İngilizce içindeki saturation ne anlama geliyor?

İngilizce'deki saturation kelimesinin anlamı nedir? Makale, tam anlamını, telaffuzunu ve iki dilli örneklerle birlikte saturation'ün İngilizce'te nasıl kullanılacağına ilişkin talimatları açıklamaktadır.

İngilizce içindeki saturation kelimesi tamamıyla ıslanma, doymuşluk, doygunluk, doygunluk, (renk) doygunluk/canlılık, doygunluk anlamına gelir. Daha fazla bilgi için lütfen aşağıdaki ayrıntılara bakın.

telaffuz dinle

saturation kelimesinin anlamı

tamamıyla ıslanma

noun (state: completely soaked)

(isim: Canlı cansız bütün varlıkları ve kavramları ifade eder.)
The flood caused complete saturation of the carpet in the basement.

doymuşluk, doygunluk

noun (figurative (fullness)

(isim: Canlı cansız bütün varlıkları ve kavramları ifade eder.)
The saturation of color in this photograph is stunning.

doygunluk

noun (chemistry: absorption) (kimya)

(isim: Canlı cansız bütün varlıkları ve kavramları ifade eder.)
How much salt can you add to the water before it reaches saturation?

(renk) doygunluk/canlılık

noun (figurative (color: full intensity)

(isim: Canlı cansız bütün varlıkları ve kavramları ifade eder.)
The colors in the film are very striking due to their high saturation.

doygunluk

noun as adjective (relating to saturation)

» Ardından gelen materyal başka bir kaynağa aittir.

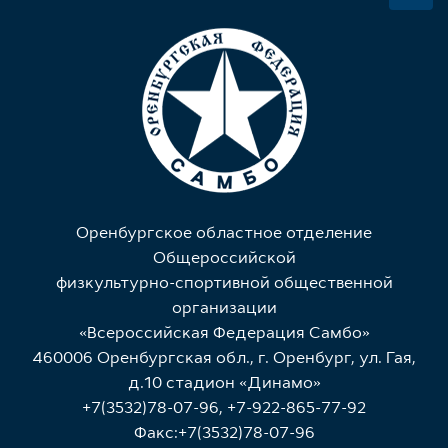
Oренбургское областное отделение
Общероссийской
физкультурно-спортивной общественной
организации
«Всеросcийская Федерация Самбо»
460006 Оренбургская обл., г. Оренбург, ул. Гая,
д.10 стадион «Динамо»
+7(3532)78-07-96, +7-922-865-77-92
Факс:+7(3532)78-07-96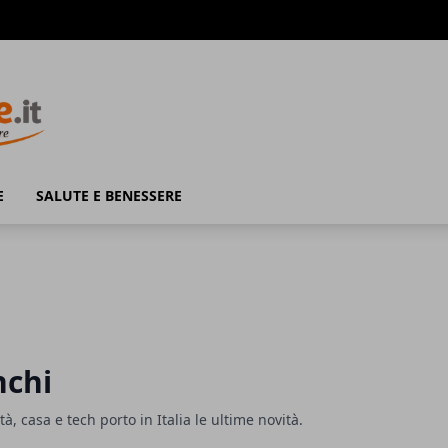
E
SALUTE E BENESSERE
nchi
ità, casa e tech porto in Italia le ultime novità.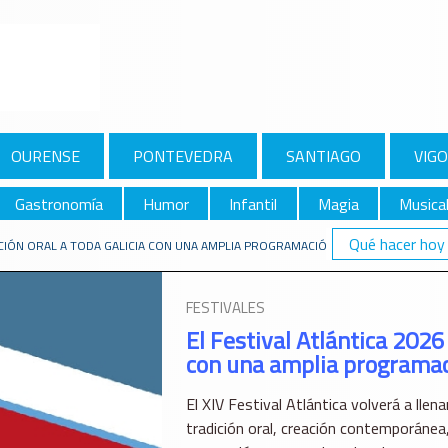
OURENSE
PONTEVEDRA
SANTIAGO
VIGO
Gastronomía
Humor
Infantil
Magia
Musica
Qué hacer hoy
RACIÓN ORAL A TODA GALICIA CON UNA AMPLIA PROGRAMACIÓN PARA TODOS LOS 
FESTIVALES
El Festival Atlántica 2026 
con una amplia programaci
El XIV Festival Atlántica volverá a lle
tradición oral, creación contemporánea,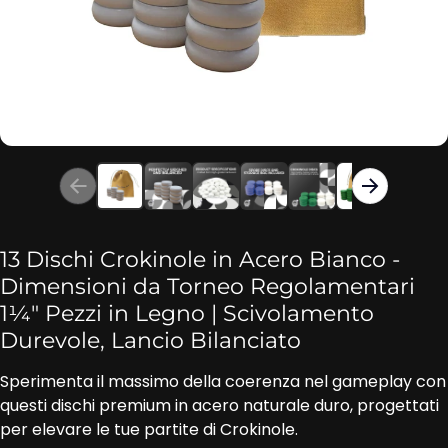
13 Dischi Crokinole in Acero Bianco ‑
Dimensioni da Torneo Regolamentari
1¼″ Pezzi in Legno | Scivolamento
Durevole, Lancio Bilanciato
Sperimenta il massimo della coerenza nel gameplay con
questi dischi premium in acero naturale duro, progettati
per elevare le tue partite di Crokinole.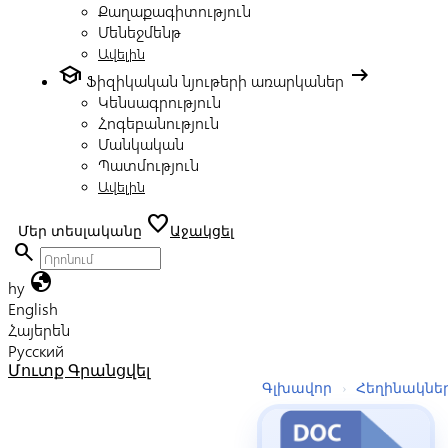
Քաղաքագիտություն
Մենեջմենթ
Ավելին
school
arrow_right_alt
Ֆիզիկական նյութերի առարկաներ
Կենսագրություն
Հոգեբանություն
Մանկական
Պատմություն
Ավելին
favorite
Մեր տեսլականը
Աջակցել
search
globe
hy
English
Հայերեն
Русский
Մուտք
Գրանցվել
Գլխավոր
›
Հեղինակնե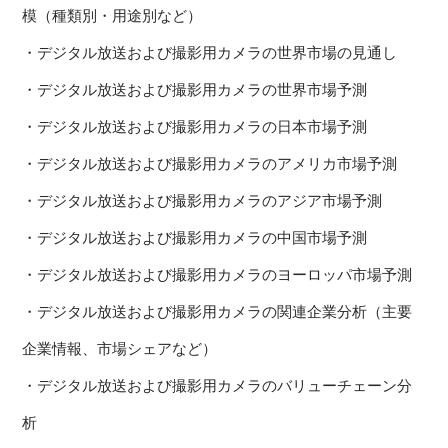
模（種類別・用途別など）
・デジタル放送および撮影用カメラの世界市場の見通し
・デジタル放送および撮影用カメラの世界市場予測
・デジタル放送および撮影用カメラの日本市場予測
・デジタル放送および撮影用カメラのアメリカ市場予測
・デジタル放送および撮影用カメラのアジア市場予測
・デジタル放送および撮影用カメラの中国市場予測
・デジタル放送および撮影用カメラのヨーロッパ市場予測
・デジタル放送および撮影用カメラの関連企業分析（主要
企業情報、市場シェアなど）
・デジタル放送および撮影用カメラのバリューチェーン分
析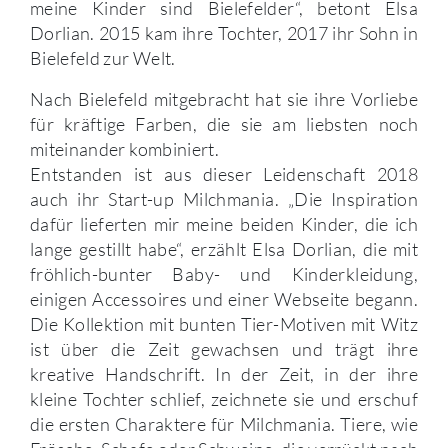
meine Kinder sind Bielefelder“, betont Elsa
Dorlian. 2015 kam ihre Tochter, 2017 ihr Sohn in
Bielefeld zur Welt.
Nach Bielefeld mitgebracht hat sie ihre Vorliebe
für kräftige Farben, die sie am liebsten noch
miteinander kombiniert.
Entstanden ist aus dieser Leidenschaft 2018
auch ihr Start-up Milchmania. „Die Inspiration
dafür lieferten mir meine beiden Kinder, die ich
lange gestillt habe“, erzählt Elsa Dorlian, die mit
fröhlich-bunter Baby- und Kinderkleidung,
einigen Accessoires und einer Webseite begann.
Die Kollektion mit bunten Tier-Motiven mit Witz
ist über die Zeit gewachsen und trägt ihre
kreative Handschrift. In der Zeit, in der ihre
kleine Tochter schlief, zeichnete sie und erschuf
die ersten Charaktere für Milchmania. Tiere, wie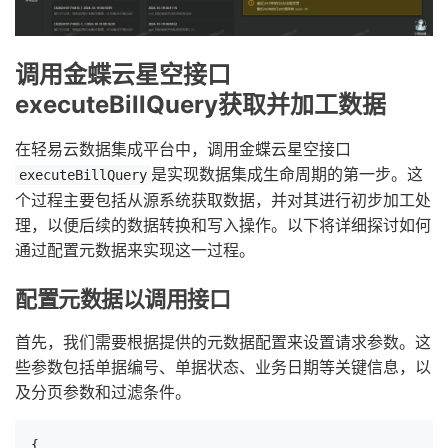
调用金蝶云星空接口
executeBillQuery获取并加工数据
在轻易云数据集成平台中，调用金蝶云星空接口
是实现数据集成生命周期的第一步。这
executeBillQuery
个过程主要包括从源系统获取数据，并对其进行初步加工处
理，以便后续的数据转换和写入操作。以下将详细探讨如何
通过配置元数据来实现这一过程。
配置元数据以调用接口
首先，我们需要根据提供的元数据配置来设置请求参数。这
些参数包括单据编号、单据状态、业务日期等关键信息，以
及分页参数和过滤条件。
{
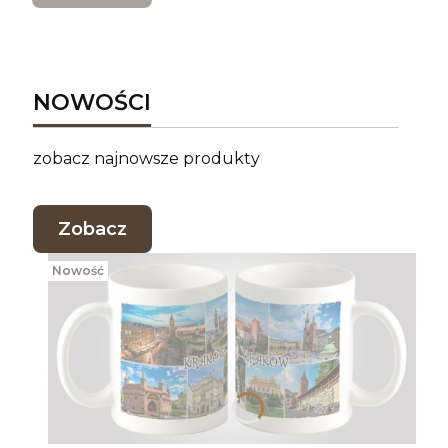
NOWOŚCI
zobacz najnowsze produkty
Zobacz
Nowość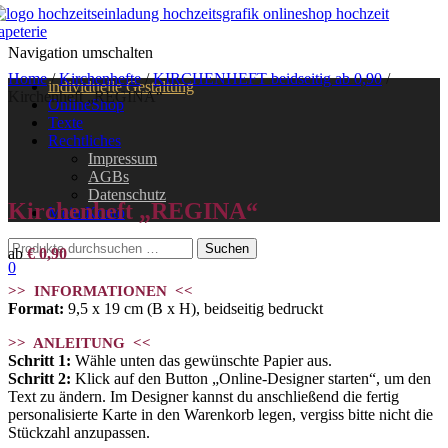
Navigation umschalten
Home
/
Kirchenhefte
/
KIRCHENHEFT beidseitig ab 0,90
/
individuelle Gestaltung
Kirchenheft „REGINA“
OnlineShop
Texte
Rechtliches
Impressum
AGBs
Datenschutz
Kirchenheft „REGINA“
Mein Konto
ab
€
0,90
0
>> INFORMATIONEN <<
Format:
9,5 x 19 cm (B x H), beidseitig bedruckt
>> ANLEITUNG <<
Schritt 1:
Wähle unten das gewünschte Papier aus.
Schritt 2:
Klick auf den Button „Online-Designer starten“, um den
Text zu ändern. Im Designer kannst du anschließend die fertig
personalisierte Karte in den Warenkorb legen, vergiss bitte nicht die
Stückzahl anzupassen.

The saturation effect of carbohydrates can cause drowsiness.

İngilizce öğrenelim

Artık saturation'ün İngilizce içindeki anlamı hakkında daha fazla bilgi sahibi olduğunuza göre, seçilen örnekler aracılığıyla bunların nasıl kullanılacağını ve nasıl yapılacağını öğrenebilirsiniz. onları okuyun. Ve önerdiğimiz ilgili kelimeleri öğrenmeyi unutmayın. Web sitemiz sürekli olarak yeni kelimeler ve yeni örneklerle güncellenmektedir, böylece bilmediğiniz diğer kelimelerin anlamlarını İngilizce içinde arayabilirsiniz.

İngilizce hakkında bilginiz var mı

İngilizce, İngiltere'ye göç eden ve 1400 yılı aşkın bir süre içinde gelişen Germen kabilelerinden gelmektedir. İngilizce, Çince ve İspanyolca'dan sonra dünyada en çok konuşulan üçüncü dildir. En çok öğrenilen ikinci dildir. ve yaklaşık 60 egemen ülkenin resmi dilidir.Bu dil, ikinci ve yabancı dil olarak anadili konuşanlardan daha fazla sayıda konuşmacıya sahiptir.İngilizce aynı zamanda Birleşmiş Milletler, Avrupa Birliği ve diğer birçok uluslararası kuruluşun ortak resmi dilidir. ve bölgesel organizasyonlar. Günümüzde dünyanın her yerindeki İngilizce konuşanlar nispeten kolaylıkla iletişim kurabiliyor.